# TASK DIRECTIONS:
Edit the listing below so that "greatest" reads "largest", keeping every other line and word the same, and leave the pictures out of your answer.

# SUPPLIED INFORMATION:

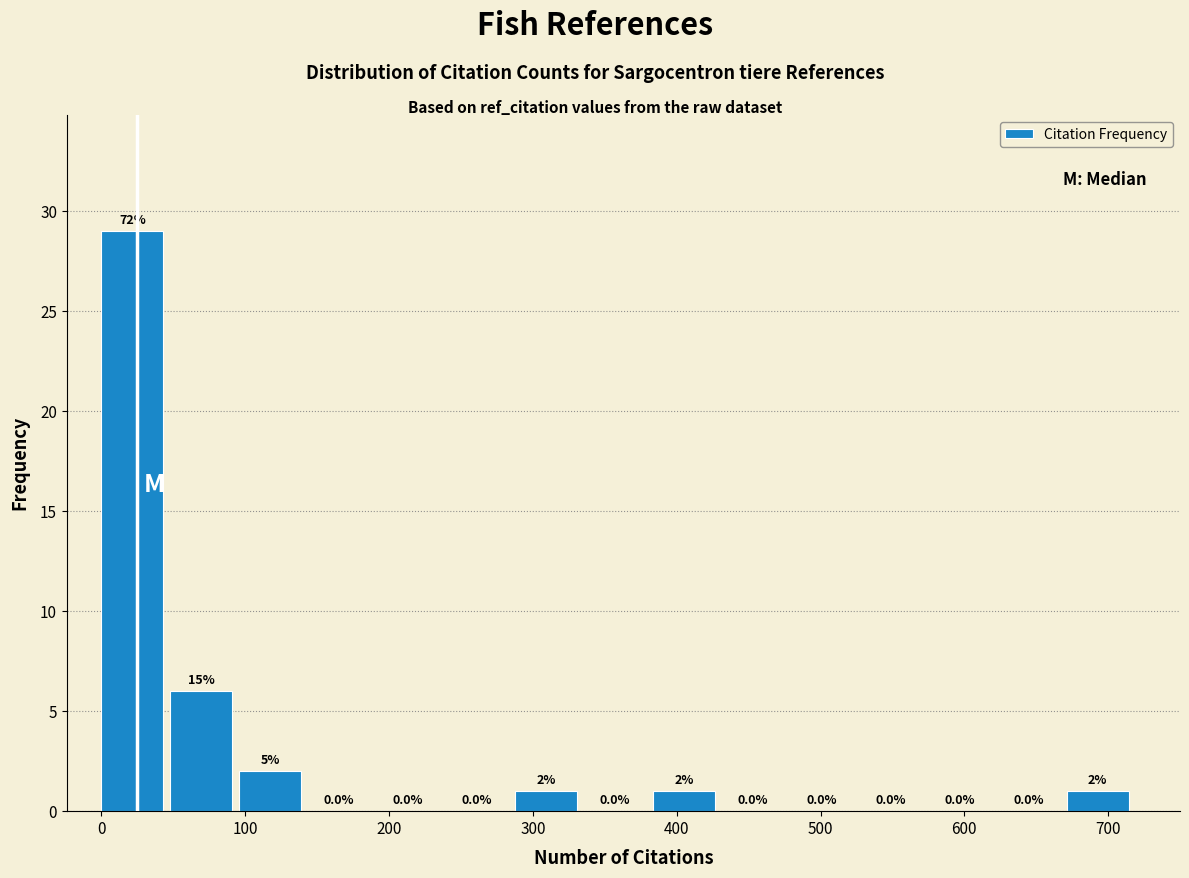

Over which range of the x-axis is the bar tallest?

0 to 50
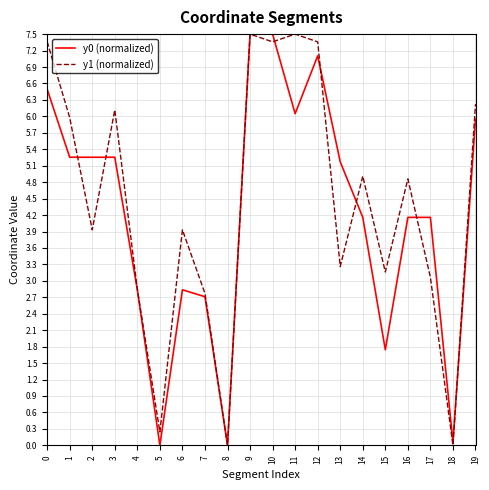

What is the greatest value displayed?

7.5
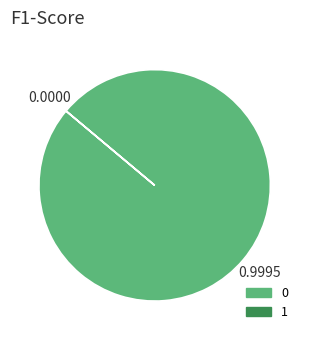

Does 0 represent more than half of the total?

Yes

# ANSWER FOR THIS EXERCISE:
Over which range of the x-axis is the bar tallest?

0 to 50

What is the largest value displayed?

7.5

Does 0 represent more than half of the total?

Yes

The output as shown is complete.